Making life easier for your engine can mean you use less fuel and produce fewer emissions.
Pump up your tyres
Under-inflated tyres create more resistance, making your engine work harder. This can increase your fuel consumption by up to 3 per cent.
Adjusting your tyres regularly, especially before long journeys, can help your car use less fuel and could increase the life of the tyres. Cars with heavier loads may need different air pressure and over-inflating tyres can be unsafe, so check your car manual for the correct pressure.
Tyres that lessen resistance
Some tyres are designed to reduce resistance between the tyre and the road surface (known as ‘rolling resistance’). Low rolling resistance tyres help to reduce fuel consumption and CO2 emissions.
From November 2012, tyre dealers will give information on tyres’ rolling resistance, wet grip performance and noise. Rolling resistance will be rated from A (best) to G (worst). Information may be provided for many tyres before November 2012 – ask your tyre dealer when you’re next buying tyres.
Clear out any extra weight
Remove unnecessary clutter and roof racks. This will reduce your car’s weight and air resistance.
Have your vehicle serviced regularly
Well-maintained cars in good condition tend to run more efficiently. Check how often your car should be serviced by looking in the owner’s manual or contacting the vehicle manufacturer.
Drive at an appropriate speed
Sticking to speed limits helps conserve fuel. Driving at slower speeds also gives you time to anticipate traffic ahead, helping you drive more smoothly. Driving at 50 miles per hour (mph) instead of 70 mph can improve fuel economy by 25 per cent.
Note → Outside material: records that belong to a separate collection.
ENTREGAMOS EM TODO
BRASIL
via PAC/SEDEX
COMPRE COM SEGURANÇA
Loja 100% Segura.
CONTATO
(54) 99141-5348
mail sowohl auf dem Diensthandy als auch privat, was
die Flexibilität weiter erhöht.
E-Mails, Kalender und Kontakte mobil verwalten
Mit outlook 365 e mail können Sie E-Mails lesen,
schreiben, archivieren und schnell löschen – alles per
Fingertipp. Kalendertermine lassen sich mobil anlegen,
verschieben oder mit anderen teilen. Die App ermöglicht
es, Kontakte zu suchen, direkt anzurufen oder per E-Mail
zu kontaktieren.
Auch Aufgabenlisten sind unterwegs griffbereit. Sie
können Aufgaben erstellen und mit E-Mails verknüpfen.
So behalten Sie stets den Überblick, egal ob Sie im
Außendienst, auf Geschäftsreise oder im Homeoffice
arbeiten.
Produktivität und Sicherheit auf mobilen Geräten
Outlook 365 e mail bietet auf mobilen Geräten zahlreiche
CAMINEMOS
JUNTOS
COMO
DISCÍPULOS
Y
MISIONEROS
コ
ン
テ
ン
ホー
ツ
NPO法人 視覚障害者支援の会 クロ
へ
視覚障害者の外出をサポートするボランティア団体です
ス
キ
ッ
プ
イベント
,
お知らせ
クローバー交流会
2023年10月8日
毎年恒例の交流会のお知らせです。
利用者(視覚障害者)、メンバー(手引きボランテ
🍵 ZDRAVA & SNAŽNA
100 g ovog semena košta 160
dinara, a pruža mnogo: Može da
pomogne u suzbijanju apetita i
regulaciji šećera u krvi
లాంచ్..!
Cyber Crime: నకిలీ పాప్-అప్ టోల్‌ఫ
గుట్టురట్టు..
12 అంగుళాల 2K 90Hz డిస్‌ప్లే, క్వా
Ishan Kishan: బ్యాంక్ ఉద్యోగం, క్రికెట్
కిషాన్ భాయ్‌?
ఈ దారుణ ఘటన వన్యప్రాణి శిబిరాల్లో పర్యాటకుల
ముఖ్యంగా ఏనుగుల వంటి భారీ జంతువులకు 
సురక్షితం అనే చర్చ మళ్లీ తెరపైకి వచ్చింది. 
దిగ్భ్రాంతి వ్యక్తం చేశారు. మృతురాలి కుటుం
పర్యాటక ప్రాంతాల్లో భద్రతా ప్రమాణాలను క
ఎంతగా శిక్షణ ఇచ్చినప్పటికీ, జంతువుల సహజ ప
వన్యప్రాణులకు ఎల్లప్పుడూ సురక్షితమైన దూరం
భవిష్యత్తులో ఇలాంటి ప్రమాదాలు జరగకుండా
Speed up and slow down smoothly
Every time you stop and start, your engine uses more fuel and produces more emissions. Check the road ahead and slow down early, giving the traffic time to start moving again before you reach it. You can then speed up again without needing to stop.
Change gears at the right time
Changing up gears a little earlier can reduce revs per minute (rpm) and reduce your fuel usage. If you drive a diesel car, try shifting up when the rev counter reaches 2,000 rpm. For a petrol car, change up at 2,500 rpm.
Remember to change down a gear at the right time too – if your car is struggling, it will also use more fuel.
Avoid leaving your engine running
If you're likely to be at a standstill for more than a minute or two, switch off the engine. When the engine is idling, you're wasting fuel.
Don’t use air conditioning unless you really need it
Using air conditioning and electrical devices like mobile phone chargers increases your fuel consumption, so keep their usage to a minimum.
Try using the fresh air vent to keep cool and park in the shade on a sunny day. This will keep your car cooler inside and stop fuel evaporating from the engine and fuel tank.